(Saved entries)

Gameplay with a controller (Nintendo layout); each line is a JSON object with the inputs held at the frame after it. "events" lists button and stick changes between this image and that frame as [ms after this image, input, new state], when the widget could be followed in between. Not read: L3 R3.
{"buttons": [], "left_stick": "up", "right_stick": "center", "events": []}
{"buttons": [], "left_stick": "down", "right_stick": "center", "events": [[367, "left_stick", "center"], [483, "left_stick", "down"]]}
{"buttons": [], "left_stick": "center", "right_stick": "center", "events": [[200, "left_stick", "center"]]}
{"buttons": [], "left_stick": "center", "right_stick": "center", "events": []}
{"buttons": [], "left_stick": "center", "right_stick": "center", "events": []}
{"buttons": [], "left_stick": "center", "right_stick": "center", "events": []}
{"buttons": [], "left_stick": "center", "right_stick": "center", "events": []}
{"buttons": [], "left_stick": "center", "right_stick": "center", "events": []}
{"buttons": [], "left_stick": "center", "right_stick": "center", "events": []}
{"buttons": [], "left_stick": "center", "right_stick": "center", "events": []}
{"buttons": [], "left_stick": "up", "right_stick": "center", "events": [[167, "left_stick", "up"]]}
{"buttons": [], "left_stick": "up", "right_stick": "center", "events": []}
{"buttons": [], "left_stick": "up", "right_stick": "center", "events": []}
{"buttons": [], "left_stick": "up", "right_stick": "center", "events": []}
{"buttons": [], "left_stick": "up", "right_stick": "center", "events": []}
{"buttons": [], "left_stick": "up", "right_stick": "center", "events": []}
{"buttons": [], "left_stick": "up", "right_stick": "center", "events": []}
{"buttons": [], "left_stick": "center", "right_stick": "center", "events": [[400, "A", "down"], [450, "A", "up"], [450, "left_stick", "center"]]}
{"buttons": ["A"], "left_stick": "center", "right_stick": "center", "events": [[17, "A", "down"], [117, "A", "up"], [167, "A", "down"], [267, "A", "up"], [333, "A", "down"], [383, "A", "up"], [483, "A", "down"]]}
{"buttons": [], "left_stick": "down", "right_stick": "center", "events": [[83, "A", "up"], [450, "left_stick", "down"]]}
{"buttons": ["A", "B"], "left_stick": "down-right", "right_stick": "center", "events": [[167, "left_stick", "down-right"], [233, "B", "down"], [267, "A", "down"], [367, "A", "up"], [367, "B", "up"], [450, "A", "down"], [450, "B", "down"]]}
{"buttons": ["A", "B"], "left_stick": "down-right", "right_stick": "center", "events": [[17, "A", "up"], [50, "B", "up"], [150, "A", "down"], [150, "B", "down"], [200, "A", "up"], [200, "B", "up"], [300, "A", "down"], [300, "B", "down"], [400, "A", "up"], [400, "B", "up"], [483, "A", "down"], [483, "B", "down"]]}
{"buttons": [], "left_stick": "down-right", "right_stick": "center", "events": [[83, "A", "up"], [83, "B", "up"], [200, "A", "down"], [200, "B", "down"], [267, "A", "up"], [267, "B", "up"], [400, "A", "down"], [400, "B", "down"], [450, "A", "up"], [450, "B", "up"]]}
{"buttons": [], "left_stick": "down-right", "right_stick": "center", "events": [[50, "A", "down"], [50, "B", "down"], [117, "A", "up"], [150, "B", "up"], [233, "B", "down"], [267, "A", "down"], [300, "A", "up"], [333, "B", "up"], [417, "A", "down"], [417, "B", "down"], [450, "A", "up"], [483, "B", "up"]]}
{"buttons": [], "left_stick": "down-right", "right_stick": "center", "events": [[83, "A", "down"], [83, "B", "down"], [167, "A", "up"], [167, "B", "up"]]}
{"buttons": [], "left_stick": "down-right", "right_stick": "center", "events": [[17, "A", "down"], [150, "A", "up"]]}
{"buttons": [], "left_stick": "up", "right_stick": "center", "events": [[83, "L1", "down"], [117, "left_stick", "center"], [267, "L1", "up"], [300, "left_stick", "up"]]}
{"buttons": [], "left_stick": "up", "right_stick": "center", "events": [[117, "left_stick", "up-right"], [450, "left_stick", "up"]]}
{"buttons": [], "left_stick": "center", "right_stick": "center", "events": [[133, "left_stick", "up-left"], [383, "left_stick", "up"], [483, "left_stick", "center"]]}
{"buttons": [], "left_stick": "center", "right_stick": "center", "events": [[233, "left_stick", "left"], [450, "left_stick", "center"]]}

ACTIVITY:
Return all of the entries exactly as they were supplied.

FINISHED EXERCISE:
Gameplay with a controller (Nintendo layout); each line is a JSON object with the inputs held at the frame after it. "events" lists button and stick changes between this image and that frame as [ms after this image, input, new state], when the widget could be followed in between. Not read: L3 R3.
{"buttons": [], "left_stick": "up", "right_stick": "center", "events": []}
{"buttons": [], "left_stick": "down", "right_stick": "center", "events": [[367, "left_stick", "center"], [483, "left_stick", "down"]]}
{"buttons": [], "left_stick": "center", "right_stick": "center", "events": [[200, "left_stick", "center"]]}
{"buttons": [], "left_stick": "center", "right_stick": "center", "events": []}
{"buttons": [], "left_stick": "center", "right_stick": "center", "events": []}
{"buttons": [], "left_stick": "center", "right_stick": "center", "events": []}
{"buttons": [], "left_stick": "center", "right_stick": "center", "events": []}
{"buttons": [], "left_stick": "center", "right_stick": "center", "events": []}
{"buttons": [], "left_stick": "center", "right_stick": "center", "events": []}
{"buttons": [], "left_stick": "center", "right_stick": "center", "events": []}
{"buttons": [], "left_stick": "up", "right_stick": "center", "events": [[167, "left_stick", "up"]]}
{"buttons": [], "left_stick": "up", "right_stick": "center", "events": []}
{"buttons": [], "left_stick": "up", "right_stick": "center", "events": []}
{"buttons": [], "left_stick": "up", "right_stick": "center", "events": []}
{"buttons": [], "left_stick": "up", "right_stick": "center", "events": []}
{"buttons": [], "left_stick": "up", "right_stick": "center", "events": []}
{"buttons": [], "left_stick": "up", "right_stick": "center", "events": []}
{"buttons": [], "left_stick": "center", "right_stick": "center", "events": [[400, "A", "down"], [450, "A", "up"], [450, "left_stick", "center"]]}
{"buttons": ["A"], "left_stick": "center", "right_stick": "center", "events": [[17, "A", "down"], [117, "A", "up"], [167, "A", "down"], [267, "A", "up"], [333, "A", "down"], [383, "A", "up"], [483, "A", "down"]]}
{"buttons": [], "left_stick": "down", "right_stick": "center", "events": [[83, "A", "up"], [450, "left_stick", "down"]]}
{"buttons": ["A", "B"], "left_stick": "down-right", "right_stick": "center", "events": [[167, "left_stick", "down-right"], [233, "B", "down"], [267, "A", "down"], [367, "A", "up"], [367, "B", "up"], [450, "A", "down"], [450, "B", "down"]]}
{"buttons": ["A", "B"], "left_stick": "down-right", "right_stick": "center", "events": [[17, "A", "up"], [50, "B", "up"], [150, "A", "down"], [150, "B", "down"], [200, "A", "up"], [200, "B", "up"], [300, "A", "down"], [300, "B", "down"], [400, "A", "up"], [400, "B", "up"], [483, "A", "down"], [483, "B", "down"]]}
{"buttons": [], "left_stick": "down-right", "right_stick": "center", "events": [[83, "A", "up"], [83, "B", "up"], [200, "A", "down"], [200, "B", "down"], [267, "A", "up"], [267, "B", "up"], [400, "A", "down"], [400, "B", "down"], [450, "A", "up"], [450, "B", "up"]]}
{"buttons": [], "left_stick": "down-right", "right_stick": "center", "events": [[50, "A", "down"], [50, "B", "down"], [117, "A", "up"], [150, "B", "up"], [233, "B", "down"], [267, "A", "down"], [300, "A", "up"], [333, "B", "up"], [417, "A", "down"], [417, "B", "down"], [450, "A", "up"], [483, "B", "up"]]}
{"buttons": [], "left_stick": "down-right", "right_stick": "center", "events": [[83, "A", "down"], [83, "B", "down"], [167, "A", "up"], [167, "B", "up"]]}
{"buttons": [], "left_stick": "down-right", "right_stick": "center", "events": [[17, "A", "down"], [150, "A", "up"]]}
{"buttons": [], "left_stick": "up", "right_stick": "center", "events": [[83, "L1", "down"], [117, "left_stick", "center"], [267, "L1", "up"], [300, "left_stick", "up"]]}
{"buttons": [], "left_stick": "up", "right_stick": "center", "events": [[117, "left_stick", "up-right"], [450, "left_stick", "up"]]}
{"buttons": [], "left_stick": "center", "right_stick": "center", "events": [[133, "left_stick", "up-left"], [383, "left_stick", "up"], [483, "left_stick", "center"]]}
{"buttons": [], "left_stick": "center", "right_stick": "center", "events": [[233, "left_stick", "left"], [450, "left_stick", "center"]]}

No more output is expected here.